Альфонсо очнулся в том самом овраге, в который и упал он ночью. Вокруг него было множество вывороченных им цветов, и сидела, опустив голову Аргония. Когда Альфонсо открыл глаза, из-за кромки оврага выглянуло солнце (а время уже, видно, близилось к полудню) — и наполнило там все, даже и мертвые цветы яркими, живыми цветами. Зазолотились, подобно морским волнам, волосы Аргонии, и сама она, в это мгновенье вскинула голова, и встретилась с пылающими, влюбленными глазами Альфонсо — только одно слово вымолвила тихим, нежным голосом:
— Ну, вот и очнулся…
А Альфонсо все еще пребывал в том восторженном состоянии, которое нахлынуло на него в последние мгновения, когда он бежал за руку с Робиным, навстречу со все большей силой разгорающемуся сиянию.

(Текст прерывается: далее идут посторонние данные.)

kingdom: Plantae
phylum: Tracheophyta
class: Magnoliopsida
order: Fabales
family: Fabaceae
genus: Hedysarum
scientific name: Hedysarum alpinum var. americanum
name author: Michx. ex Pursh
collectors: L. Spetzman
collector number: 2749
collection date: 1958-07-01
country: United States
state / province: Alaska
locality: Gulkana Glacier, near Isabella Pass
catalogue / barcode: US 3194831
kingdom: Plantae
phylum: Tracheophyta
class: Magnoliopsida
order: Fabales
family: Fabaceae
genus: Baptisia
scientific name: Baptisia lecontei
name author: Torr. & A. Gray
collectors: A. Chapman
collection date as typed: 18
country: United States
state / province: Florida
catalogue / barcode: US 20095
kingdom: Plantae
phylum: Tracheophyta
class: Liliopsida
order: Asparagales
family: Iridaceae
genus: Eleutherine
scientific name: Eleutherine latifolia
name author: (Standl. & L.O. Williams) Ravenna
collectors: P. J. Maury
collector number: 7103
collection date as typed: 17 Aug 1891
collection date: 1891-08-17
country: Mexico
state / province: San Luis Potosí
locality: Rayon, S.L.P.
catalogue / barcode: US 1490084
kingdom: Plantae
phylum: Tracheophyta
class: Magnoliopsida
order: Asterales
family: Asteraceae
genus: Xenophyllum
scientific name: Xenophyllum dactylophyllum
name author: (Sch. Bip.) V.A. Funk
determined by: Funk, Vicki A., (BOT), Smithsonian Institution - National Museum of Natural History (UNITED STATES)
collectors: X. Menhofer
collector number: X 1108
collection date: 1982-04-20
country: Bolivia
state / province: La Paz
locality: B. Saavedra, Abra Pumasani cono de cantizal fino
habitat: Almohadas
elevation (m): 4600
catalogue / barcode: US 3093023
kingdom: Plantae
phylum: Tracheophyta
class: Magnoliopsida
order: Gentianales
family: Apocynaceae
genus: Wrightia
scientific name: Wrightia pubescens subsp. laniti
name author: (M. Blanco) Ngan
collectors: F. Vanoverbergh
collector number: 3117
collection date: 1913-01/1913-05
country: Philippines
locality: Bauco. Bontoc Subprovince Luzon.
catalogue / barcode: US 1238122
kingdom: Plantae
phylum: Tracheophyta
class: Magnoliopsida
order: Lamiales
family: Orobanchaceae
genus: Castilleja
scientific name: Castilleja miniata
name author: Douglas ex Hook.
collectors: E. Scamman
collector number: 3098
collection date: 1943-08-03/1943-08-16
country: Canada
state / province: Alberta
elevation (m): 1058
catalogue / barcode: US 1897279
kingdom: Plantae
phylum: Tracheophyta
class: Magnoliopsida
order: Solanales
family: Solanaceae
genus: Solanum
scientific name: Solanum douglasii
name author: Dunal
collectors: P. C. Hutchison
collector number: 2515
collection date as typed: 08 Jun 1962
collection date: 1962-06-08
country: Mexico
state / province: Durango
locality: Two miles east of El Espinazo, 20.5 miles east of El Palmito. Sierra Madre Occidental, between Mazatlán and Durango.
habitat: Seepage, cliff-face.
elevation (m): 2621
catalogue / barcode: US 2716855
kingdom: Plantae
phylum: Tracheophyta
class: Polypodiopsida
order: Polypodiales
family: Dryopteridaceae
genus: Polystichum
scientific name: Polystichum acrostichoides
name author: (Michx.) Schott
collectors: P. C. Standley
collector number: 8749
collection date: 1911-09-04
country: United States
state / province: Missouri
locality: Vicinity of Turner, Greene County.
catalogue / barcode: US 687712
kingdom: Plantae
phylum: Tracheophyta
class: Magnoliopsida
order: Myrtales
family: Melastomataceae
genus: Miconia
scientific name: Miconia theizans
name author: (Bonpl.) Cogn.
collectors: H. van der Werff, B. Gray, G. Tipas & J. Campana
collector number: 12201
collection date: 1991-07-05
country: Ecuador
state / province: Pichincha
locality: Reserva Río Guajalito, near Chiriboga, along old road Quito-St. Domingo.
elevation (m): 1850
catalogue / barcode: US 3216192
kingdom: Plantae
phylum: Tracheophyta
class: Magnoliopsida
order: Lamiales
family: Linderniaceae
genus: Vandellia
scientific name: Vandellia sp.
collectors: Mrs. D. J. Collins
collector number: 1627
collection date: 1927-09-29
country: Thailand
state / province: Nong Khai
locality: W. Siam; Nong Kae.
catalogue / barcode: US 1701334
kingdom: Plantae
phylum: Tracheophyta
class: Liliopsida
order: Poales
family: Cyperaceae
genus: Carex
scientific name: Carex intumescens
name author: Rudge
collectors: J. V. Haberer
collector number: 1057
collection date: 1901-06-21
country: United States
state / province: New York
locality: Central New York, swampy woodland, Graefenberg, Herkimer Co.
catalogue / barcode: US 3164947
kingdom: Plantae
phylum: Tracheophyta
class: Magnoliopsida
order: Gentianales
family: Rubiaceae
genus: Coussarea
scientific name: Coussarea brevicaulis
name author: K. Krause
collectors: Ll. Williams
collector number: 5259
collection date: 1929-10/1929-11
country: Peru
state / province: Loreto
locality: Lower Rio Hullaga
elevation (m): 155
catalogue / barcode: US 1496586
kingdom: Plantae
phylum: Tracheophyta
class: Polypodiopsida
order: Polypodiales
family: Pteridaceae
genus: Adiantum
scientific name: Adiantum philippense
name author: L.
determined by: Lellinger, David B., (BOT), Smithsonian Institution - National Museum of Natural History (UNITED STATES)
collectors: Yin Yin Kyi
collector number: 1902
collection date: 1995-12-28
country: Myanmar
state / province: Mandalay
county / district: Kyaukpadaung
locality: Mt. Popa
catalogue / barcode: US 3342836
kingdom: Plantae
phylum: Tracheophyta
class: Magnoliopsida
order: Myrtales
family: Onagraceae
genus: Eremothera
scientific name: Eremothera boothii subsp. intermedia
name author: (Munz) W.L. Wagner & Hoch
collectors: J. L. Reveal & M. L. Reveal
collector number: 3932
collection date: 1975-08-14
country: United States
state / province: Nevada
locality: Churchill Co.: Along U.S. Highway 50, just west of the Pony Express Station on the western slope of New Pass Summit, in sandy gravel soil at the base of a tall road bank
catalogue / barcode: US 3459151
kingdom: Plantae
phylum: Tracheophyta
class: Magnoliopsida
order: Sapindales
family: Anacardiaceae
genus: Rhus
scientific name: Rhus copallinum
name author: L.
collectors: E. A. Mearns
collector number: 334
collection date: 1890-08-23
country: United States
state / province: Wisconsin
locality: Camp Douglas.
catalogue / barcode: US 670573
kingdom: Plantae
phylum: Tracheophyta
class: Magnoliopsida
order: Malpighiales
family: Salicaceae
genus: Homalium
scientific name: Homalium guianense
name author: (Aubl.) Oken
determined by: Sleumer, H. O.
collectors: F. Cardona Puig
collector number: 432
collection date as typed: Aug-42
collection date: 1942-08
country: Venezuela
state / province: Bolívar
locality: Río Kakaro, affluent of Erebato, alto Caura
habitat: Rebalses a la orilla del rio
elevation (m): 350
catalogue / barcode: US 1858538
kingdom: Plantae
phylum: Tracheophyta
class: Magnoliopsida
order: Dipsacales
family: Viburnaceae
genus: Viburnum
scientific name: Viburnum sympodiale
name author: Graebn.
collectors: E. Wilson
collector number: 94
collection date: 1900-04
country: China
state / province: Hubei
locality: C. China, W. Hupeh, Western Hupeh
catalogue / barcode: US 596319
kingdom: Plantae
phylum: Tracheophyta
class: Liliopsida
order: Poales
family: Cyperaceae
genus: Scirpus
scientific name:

Он страстно пытался удержать это светлое чувство, пытался отогнать волнами накатывающуюся, привычную боль, и шептал:
— Да я Вас смогу полюбить…
— Правда! — выдохнула Аргония
Тут прекрасный ее юный, святой лик, в одно мгновенье сильно побледнел, а в следующее — уже зарделся сильным, словно заря восходящая, чистым багрянцем — она хотела что-то сказать, да не смогла от волнения. Ее губы задрожали, и вот она, видно и не отдавая себе отчет, что делает, поймала легкими своими ладошками могучую руку Альфонсо, и поднесла, к этим дрожащим губам, и поцеловала — Альфонсо даже вздрогнул — такие эти губы оказались горячие, трепетные. Он сам, чувствуя неясное, но очень сильное волнение, едва смог справится с новым вихрящимся чувством, и зашептал:
— Да — но Вы должны понять, что я Вас полюблю, как сестру — иная любовь немыслима, иная любовь только новую муку принесет…
И тут, как раскаленным копьем ударило ему в голову воспоминание о собственных клятвах, о преисподней, что он говорит сейчас то, что никакого права говорить и не имеет. Он побагровел, и вновь на виске его запульсировала, готовая разорваться вена, и вновь носом у него пошла кровь, но он, все-таки, жаждя вернуться к нормальному, доброму чувству, напряг титаническую свою волю, смог выдрать это копье, и хрипловатым, дрожащим голосом выговаривал:
— …Вы должны понять — я никогда не смогу любить ни Вас, ни кого-либо иного, как то иначе, нежели такой вот — братской любовью. Та святая любовь — любовь к Нэдии — она всегда в моем сердце… Поймите же, поймите это — и будьте счастливы; пожалуйста, молю вас об этом — будьте мне, как сестра…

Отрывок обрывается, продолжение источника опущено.